甘い罠には気をつけて❤︎ 俺様詐欺師と危険な恋
そのカップを見ながらフィーネは、新聞に顔をうずめているバーバラに
声をかけた。
「バーバラさん」
ばさっと目の前で新聞が動いて、バーバラが顔をだす。
昨夜の疲れが残っているのか、フィーネ以上に冴えない顔色をした
バーバラは、名を呼んだのがフィーネだとわかると怪訝そうな顔をした。
「なんだい? 朝っぱらから」
「あの、お話があるんです、少しいいでしょうか」
フィーネの言葉にバーバラはさらに訝しげな顔をした。
そして黙ったままフィーネの顔を見てるから、ぐっと拳を握ると
フィーネは意を決して口をひらく。
「私、働きたいんです。
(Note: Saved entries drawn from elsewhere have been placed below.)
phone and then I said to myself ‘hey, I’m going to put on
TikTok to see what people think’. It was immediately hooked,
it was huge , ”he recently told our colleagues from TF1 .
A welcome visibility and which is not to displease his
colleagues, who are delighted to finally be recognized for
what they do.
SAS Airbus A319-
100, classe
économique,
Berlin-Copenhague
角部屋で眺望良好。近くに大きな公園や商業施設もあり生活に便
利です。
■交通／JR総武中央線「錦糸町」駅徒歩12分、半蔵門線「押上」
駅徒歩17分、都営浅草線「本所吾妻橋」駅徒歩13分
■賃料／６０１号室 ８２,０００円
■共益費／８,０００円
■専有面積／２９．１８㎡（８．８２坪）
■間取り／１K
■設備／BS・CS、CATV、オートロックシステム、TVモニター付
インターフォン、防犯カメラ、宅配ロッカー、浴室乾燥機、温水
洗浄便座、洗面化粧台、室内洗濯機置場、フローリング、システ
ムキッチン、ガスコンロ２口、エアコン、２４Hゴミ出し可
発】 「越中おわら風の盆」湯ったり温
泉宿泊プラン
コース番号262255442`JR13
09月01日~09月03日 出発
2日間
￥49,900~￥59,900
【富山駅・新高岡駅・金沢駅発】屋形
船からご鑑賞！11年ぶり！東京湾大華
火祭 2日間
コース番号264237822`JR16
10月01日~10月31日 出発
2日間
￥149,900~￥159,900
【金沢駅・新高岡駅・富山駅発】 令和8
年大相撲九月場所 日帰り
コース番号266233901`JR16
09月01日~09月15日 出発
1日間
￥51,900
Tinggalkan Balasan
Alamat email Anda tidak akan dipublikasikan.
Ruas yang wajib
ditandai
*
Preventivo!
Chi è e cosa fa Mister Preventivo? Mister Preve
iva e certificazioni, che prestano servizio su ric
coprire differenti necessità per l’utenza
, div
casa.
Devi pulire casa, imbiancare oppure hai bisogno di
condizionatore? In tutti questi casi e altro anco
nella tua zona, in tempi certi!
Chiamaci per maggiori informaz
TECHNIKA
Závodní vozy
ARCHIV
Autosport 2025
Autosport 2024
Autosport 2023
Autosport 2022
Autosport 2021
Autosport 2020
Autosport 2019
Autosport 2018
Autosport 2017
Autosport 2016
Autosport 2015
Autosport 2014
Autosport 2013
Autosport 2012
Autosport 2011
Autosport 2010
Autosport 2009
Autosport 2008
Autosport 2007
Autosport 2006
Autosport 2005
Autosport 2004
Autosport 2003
働いてお給料をいただきたいんです」
少々しかめつらをしてフィーネを見ていたバーバラは、フィーネの
言った言葉を聞き、今度は呆れたような顔をした。
「働くって、あんた、娼館で働くって意味がわかって言ってるのかい』
「置いてもらって、食べさせてもらってるから、今までは無給で働いて
きました。それなのに、いきなりお給料がほしいなんて厚かましいと
思っています。
でも、どうしてもお金が必要なので」
「じゃあ、売るんだね?」
「は?」
「お金がほしいんだろ、だから売るんだね?身体を」
「えっ 身体...... あっ、い、いえ、そういうことでは,......!」
全然頭になかったが、よく考えればここは娼館だ。
”働く” とは、身体を売ること_ _。
顔を赤くし、突然慌て始めたフィーネを冷めた目で見たバーバラは頭を
ぽりぽりかくと、今度はフィーネの姿をじろじろ眺めまわした。